RJ-Uiting 2019-3 ligt in het verlengde van IFRS 16 en gaat in op de vraag of er sprake is van een lease overeenkomst. Een overeenkomst bevat een lease indien deze in ruil voor een vergoeding aan de wederpartij (de leverancier) de zeggenschap gedurende de overeengekomen gebruiksperiode over het gebruik van een geïdentificeerd actief aan de rechtspersoon (de afnemer) verleent.  Hiervan is sprake indien aan alle volgende voorwaarden wordt voldaan: 

a) er is sprake van een geïdentificeerd actief;
b) de afnemer heeft gedurende de gehele gebruiksperiode het recht op vrijwel alle economische voordelen uit het gebruik van het geïdentificeerde actief; en
c) de afnemer heeft gedurende de gehele gebruiksperiode het recht om het gebruik van het geïdentificeerde actief te bepalen.

Tevens is een schema toegevoegd in de RJ-uiting om te bepalen of er sprake is van een lease. Het onderscheid financial en operational lease komt hiermee overigens niet te vervallen bij de RJ (in tegenstelling tot onder IFRS 16).

Overige Onderwerpen

Daarnaast worden er in de totaal 16 uitingen nog meer onderwerpen behandeld. Onderstaand slechts een greep uit de voorgestelde wijzigingen.

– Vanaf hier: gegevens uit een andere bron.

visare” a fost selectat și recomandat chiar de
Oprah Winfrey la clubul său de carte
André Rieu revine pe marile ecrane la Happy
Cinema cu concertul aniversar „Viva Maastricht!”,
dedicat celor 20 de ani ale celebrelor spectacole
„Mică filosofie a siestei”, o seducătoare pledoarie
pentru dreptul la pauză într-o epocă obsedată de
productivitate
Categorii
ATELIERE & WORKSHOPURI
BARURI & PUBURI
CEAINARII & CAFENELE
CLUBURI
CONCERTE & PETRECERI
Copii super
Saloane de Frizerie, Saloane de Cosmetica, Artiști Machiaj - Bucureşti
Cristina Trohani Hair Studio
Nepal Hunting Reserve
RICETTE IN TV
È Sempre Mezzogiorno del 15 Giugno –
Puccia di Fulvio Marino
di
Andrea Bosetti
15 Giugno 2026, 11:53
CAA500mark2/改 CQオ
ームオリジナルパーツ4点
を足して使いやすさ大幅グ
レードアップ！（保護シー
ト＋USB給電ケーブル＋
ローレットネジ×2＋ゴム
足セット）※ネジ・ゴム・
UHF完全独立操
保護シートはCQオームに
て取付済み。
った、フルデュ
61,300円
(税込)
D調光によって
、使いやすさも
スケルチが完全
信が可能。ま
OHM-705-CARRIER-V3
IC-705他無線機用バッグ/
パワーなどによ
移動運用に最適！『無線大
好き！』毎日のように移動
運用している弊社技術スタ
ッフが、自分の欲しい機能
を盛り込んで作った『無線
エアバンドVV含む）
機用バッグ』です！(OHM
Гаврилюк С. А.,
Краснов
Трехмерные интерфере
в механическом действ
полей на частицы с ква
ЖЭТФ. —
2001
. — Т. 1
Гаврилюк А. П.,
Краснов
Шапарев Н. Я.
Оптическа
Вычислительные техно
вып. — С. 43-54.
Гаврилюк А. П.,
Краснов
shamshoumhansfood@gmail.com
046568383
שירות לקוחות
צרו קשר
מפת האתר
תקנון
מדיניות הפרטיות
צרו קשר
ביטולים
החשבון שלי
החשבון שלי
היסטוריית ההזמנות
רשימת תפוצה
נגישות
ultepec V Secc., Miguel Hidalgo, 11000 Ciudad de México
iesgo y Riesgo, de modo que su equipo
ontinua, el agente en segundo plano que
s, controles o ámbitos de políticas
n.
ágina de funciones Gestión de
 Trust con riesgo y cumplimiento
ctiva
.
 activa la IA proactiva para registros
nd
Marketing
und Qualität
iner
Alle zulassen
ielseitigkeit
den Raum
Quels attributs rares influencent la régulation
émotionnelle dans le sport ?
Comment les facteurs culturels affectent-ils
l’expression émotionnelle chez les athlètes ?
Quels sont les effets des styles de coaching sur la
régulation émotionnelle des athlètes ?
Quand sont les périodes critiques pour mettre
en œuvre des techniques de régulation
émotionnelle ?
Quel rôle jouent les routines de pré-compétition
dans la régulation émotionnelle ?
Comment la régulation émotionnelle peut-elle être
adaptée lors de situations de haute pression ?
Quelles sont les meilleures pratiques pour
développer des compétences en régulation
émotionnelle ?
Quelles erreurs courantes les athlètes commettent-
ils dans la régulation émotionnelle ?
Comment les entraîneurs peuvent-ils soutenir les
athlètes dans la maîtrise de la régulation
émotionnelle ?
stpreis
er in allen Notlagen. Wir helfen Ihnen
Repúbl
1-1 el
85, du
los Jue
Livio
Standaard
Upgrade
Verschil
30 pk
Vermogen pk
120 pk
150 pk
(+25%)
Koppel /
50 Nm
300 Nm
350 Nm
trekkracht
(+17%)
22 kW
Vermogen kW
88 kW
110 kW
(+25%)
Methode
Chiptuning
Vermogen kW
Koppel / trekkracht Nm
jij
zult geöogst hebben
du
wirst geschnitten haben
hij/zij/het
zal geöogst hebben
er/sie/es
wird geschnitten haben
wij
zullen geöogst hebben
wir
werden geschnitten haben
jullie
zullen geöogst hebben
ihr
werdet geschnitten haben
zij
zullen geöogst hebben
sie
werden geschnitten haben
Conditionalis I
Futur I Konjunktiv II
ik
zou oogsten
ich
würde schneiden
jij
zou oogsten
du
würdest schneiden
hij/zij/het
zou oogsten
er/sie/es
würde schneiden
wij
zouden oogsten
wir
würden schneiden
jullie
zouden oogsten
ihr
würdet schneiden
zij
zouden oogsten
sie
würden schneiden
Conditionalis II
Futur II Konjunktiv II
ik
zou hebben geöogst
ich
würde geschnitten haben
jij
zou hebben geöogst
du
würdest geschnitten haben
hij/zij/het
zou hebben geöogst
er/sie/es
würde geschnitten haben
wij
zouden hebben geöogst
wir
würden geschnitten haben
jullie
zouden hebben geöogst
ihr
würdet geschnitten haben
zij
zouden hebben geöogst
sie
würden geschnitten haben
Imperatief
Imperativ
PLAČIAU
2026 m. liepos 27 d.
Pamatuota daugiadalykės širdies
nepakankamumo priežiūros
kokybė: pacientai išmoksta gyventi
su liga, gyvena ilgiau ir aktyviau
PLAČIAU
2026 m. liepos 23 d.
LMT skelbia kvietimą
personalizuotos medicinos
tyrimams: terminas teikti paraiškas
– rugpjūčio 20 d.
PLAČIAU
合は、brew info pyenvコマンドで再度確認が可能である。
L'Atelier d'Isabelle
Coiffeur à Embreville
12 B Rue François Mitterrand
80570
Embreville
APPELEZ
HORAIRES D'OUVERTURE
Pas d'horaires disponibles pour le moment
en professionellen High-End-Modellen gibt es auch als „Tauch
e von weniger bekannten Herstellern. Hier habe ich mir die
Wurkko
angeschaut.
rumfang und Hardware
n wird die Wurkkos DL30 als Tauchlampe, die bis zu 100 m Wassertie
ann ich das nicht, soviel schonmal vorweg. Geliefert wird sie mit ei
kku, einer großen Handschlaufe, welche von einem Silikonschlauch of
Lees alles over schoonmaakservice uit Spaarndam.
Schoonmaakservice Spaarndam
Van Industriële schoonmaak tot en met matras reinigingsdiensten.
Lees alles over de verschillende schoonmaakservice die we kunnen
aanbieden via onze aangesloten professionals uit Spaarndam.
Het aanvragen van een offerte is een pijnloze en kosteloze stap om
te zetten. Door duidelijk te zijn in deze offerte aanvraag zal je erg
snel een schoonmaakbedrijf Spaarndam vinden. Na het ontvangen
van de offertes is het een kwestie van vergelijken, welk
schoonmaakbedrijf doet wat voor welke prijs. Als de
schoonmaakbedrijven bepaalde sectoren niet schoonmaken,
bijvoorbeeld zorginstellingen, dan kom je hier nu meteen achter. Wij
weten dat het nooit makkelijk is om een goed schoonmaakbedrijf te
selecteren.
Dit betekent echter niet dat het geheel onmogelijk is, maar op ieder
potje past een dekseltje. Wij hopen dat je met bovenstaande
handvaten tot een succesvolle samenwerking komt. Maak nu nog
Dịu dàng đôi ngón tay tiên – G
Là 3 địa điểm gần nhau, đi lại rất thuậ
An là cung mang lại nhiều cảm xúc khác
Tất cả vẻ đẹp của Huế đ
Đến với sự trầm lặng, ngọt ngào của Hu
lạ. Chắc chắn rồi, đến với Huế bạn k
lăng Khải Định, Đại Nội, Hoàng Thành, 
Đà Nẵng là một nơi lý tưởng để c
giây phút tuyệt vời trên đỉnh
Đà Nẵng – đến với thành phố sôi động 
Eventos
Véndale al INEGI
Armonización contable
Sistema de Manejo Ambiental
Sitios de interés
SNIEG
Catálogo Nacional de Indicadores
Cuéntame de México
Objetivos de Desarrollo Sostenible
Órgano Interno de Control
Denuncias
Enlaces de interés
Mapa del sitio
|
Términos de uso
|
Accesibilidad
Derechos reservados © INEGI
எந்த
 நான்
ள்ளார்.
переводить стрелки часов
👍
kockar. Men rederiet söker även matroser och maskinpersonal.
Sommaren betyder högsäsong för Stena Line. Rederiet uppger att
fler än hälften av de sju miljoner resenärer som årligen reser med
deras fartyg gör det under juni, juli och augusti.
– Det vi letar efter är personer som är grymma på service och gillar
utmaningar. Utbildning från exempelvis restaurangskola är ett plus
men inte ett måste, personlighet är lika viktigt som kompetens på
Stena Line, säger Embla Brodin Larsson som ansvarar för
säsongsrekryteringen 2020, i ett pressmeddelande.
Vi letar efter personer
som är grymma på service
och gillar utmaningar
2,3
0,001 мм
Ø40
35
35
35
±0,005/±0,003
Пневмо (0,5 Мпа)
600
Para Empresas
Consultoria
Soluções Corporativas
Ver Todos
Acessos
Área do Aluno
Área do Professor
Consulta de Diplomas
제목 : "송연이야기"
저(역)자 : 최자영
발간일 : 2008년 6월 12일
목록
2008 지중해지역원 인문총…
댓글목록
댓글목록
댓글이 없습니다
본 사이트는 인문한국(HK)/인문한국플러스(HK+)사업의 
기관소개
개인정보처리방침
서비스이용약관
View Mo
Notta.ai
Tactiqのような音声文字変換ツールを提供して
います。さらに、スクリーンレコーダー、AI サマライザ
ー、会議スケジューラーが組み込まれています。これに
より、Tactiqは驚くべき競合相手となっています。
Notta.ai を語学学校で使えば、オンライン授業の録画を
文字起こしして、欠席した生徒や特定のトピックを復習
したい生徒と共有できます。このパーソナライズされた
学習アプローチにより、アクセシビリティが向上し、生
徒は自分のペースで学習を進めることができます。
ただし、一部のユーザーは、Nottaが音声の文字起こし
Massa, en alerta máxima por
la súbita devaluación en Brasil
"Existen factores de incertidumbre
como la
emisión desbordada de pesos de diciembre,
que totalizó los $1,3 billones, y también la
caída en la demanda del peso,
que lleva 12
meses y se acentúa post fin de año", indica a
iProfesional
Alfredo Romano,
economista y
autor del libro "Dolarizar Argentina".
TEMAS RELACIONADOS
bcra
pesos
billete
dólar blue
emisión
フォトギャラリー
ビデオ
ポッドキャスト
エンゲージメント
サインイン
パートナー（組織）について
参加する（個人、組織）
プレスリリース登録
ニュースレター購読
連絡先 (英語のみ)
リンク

  • Voor de classificatie eigen danwel vreemd vermogen is door de RJ uiteengezet dat de classificatie van een financieel instrument als eigen vermogen of als vreemd vermogen in de enkelvoudige jaarrekening kan worden gebaseerd op de juridische vorm of op de economische realiteit van het instrument. De RJ heeft besloten op te nemen dat de aard van het financieel instrument dient te worden toegelicht indien de classificatie is gebaseerd op de juridische vorm en deze vorm afwijkt van de economische realiteit; 
  • Door de RJ is aangegeven dat IFRS 9, 15, 16 & IAS 19 integraal mogen worden toegepast.
  • De RJ zal de nieuwe wetgeving inzake Aandeelhoudersbetrokkenheid incorporeren. De belangrijkste wijzigingen hebben betrekking op (i) bezoldigingsbeleid; (ii) bezoldigingsverslag; en (iii) transacties met verbonden partijen; 
  • Voor zorginstelling geldt dat de verslaggeving moet worden verwerkt conform WTZi en RJ 655 worden gebracht; 
  • In de RJ zijn nieuwe suggesties aangebracht voor een verdere toelichting rondom diversiteitsbeleid in het bestuursverslag;
  • Er is een verdere specificatie rondom het gebruik van vreemde valuta, waarbij onder andere de mogelijkheid voor kleine en middelgrote rechtspersonen om altijd de baten en lasten om te kunnen rekenen tegen de slotkoers per balansdatum komt te vervallen;
  • Voorzieningen mogen gewaardeerd worden tegen nominale waarde of contante waarde van de uitgaven indien er sprake is van een behoorlijke tijdswaarde;
  • Latente belastingvorderingen dienen op een afzonderlijke regel onder de financiële vaste activa en/of onder de vlottende activa (vorderingen) opgenomen te worden;
  • Een toelichting op de relatie tussen de belastinglast- of bate en het resultaat voor belastingen wordt verplicht voor middelgrote en grote rechtspersonen en belangrijke afwijkingen ten opzichte van het effectieve belastingtarief moeten worden toegelicht.